TASK INSTRUCTIONS
Find every line in the data below that contains the word "from", and copy each of those lines out in full.

★ ★ ★ ★

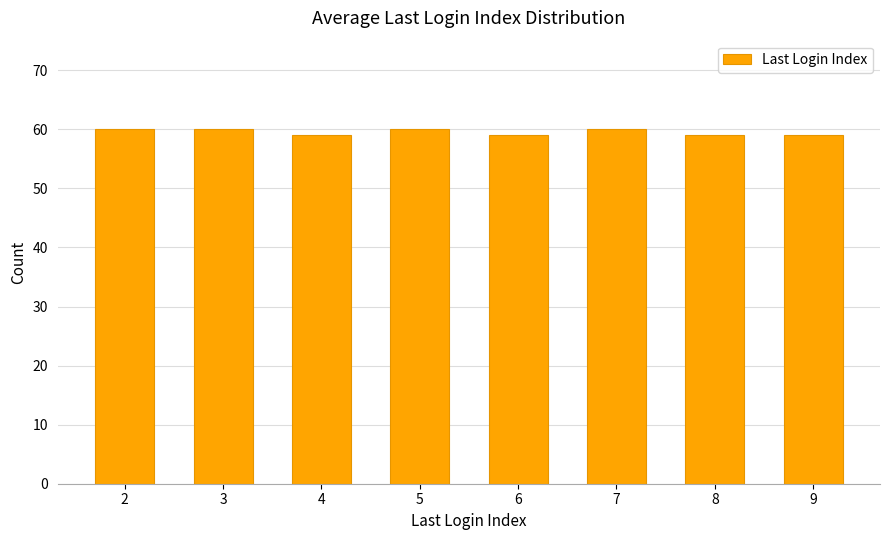

What is the ratio of the value at 3 to the value at 9?

1.0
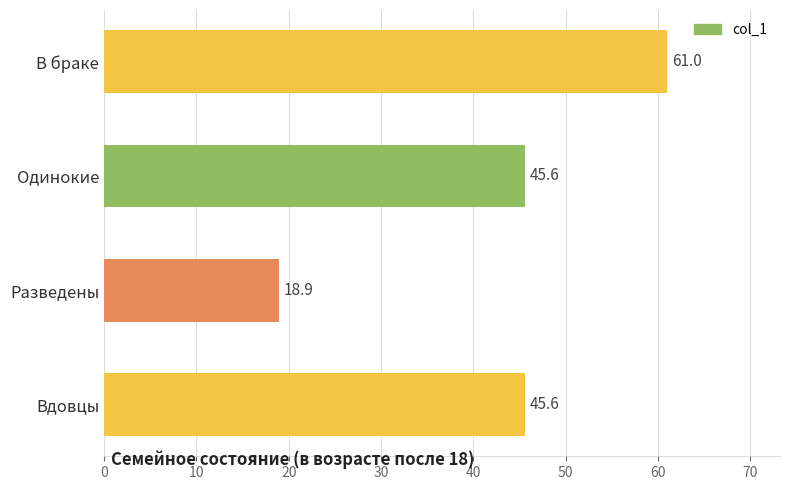

What is the change in value from В браке to Одинокие?

-15.4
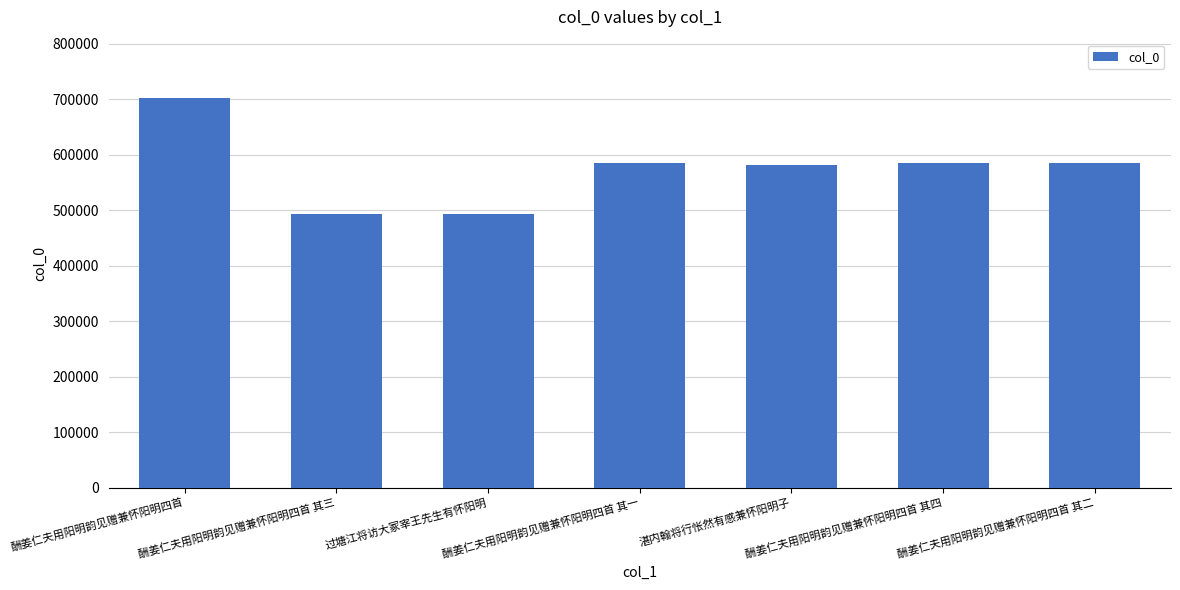

How many distinct data groups are displayed?

1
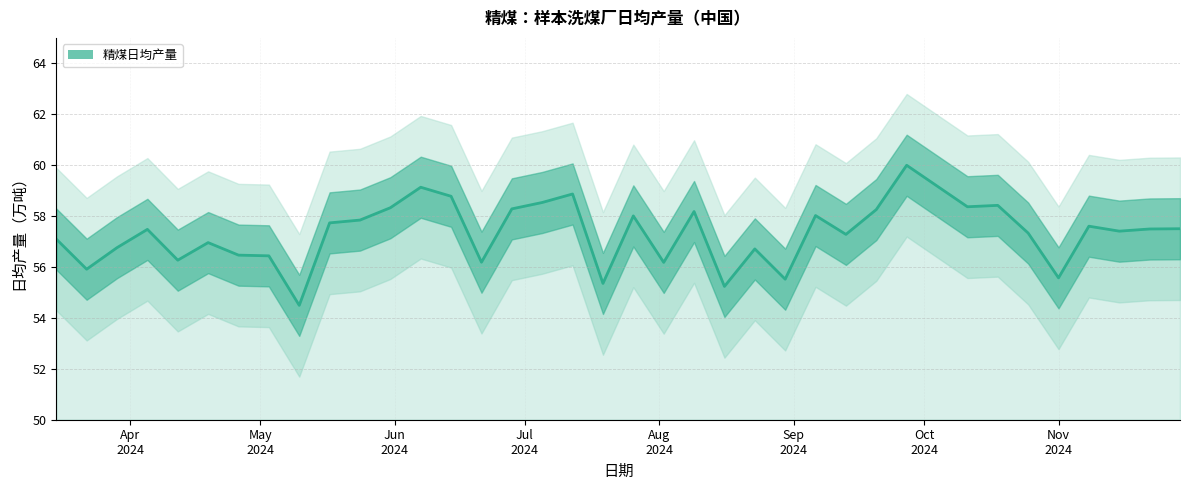

The chart shows a value of 15.2 at 2024-05-24. True or false?

False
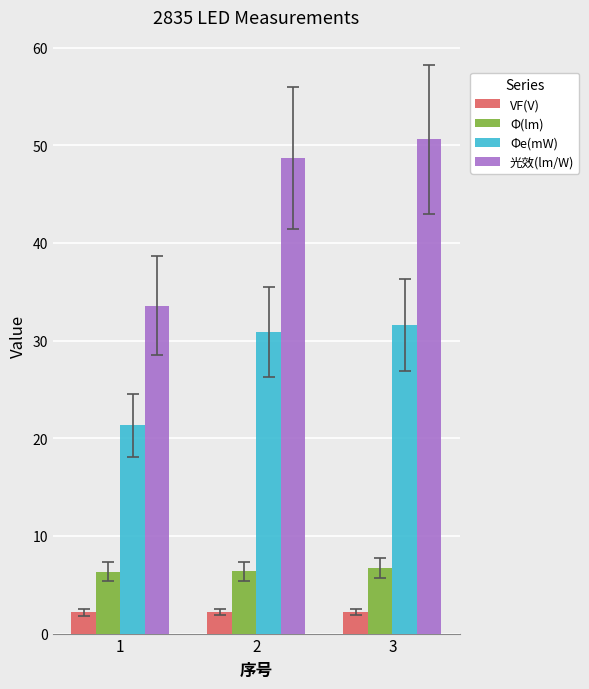

What is the value of the 光效(lm/W) bar at the 3rd from the left?

50.6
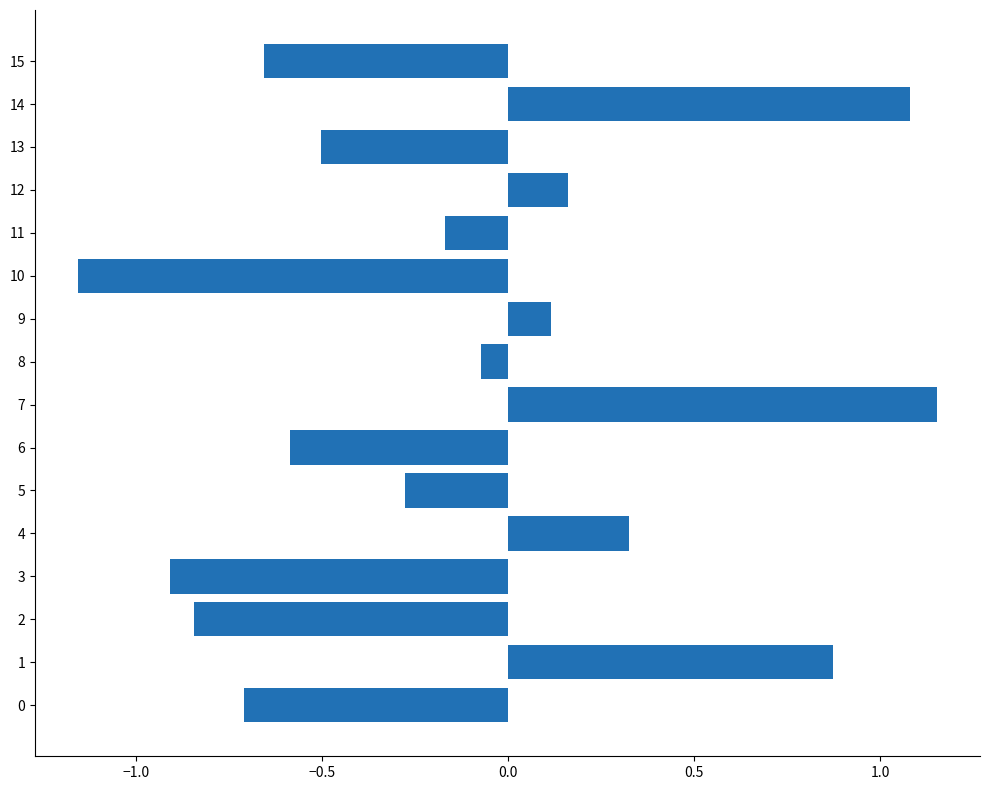

The value at 15 is -0.7. True or false?

True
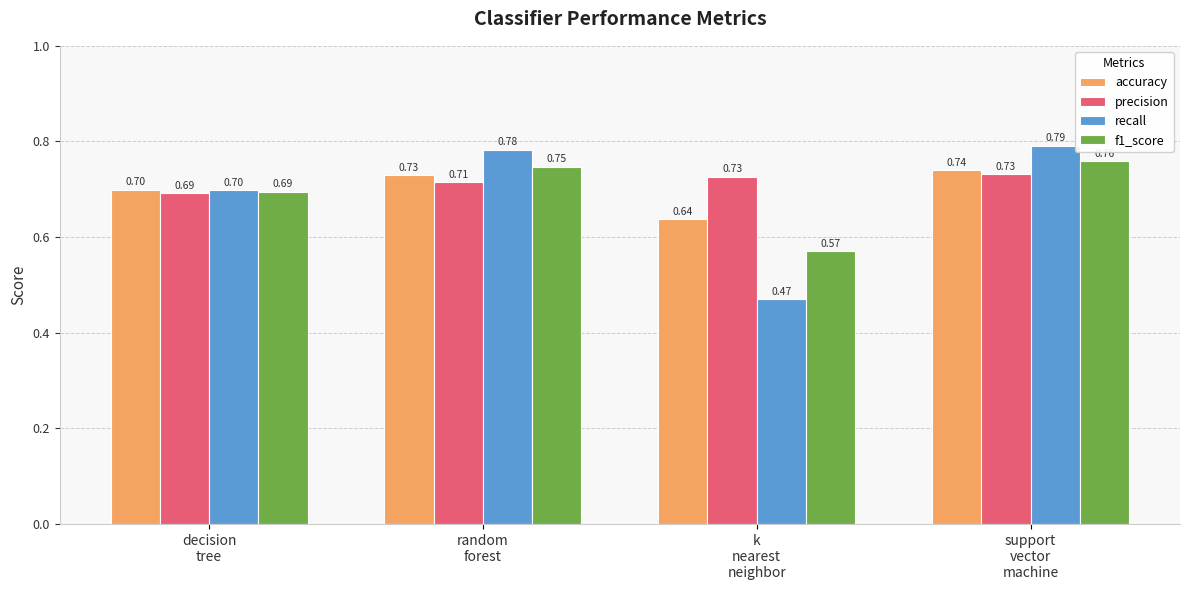

List the series in order of their peak value, highest first.

recall, f1_score, accuracy, precision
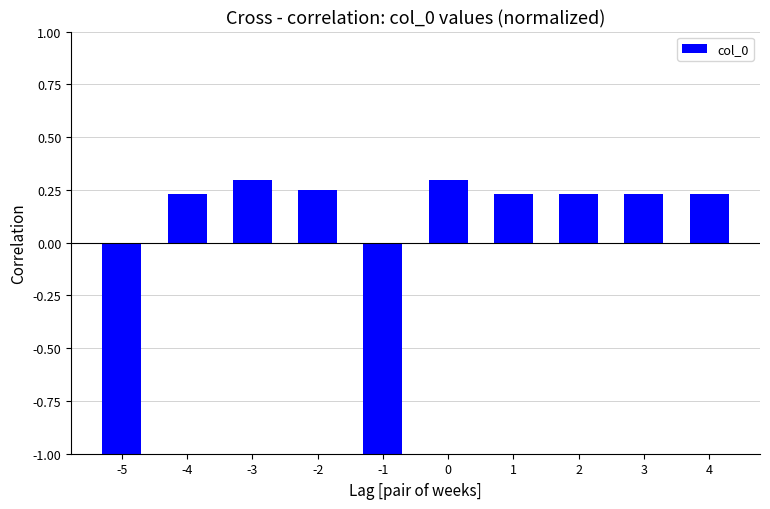

What is the difference between the maximum and second lowest values?

1.3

★ ★ ★ ★

EXERCISE OUTPUT
What is the change in value from В браке to Одинокие?
What is the value of the 光效(lm/W) bar at the 3rd from the left?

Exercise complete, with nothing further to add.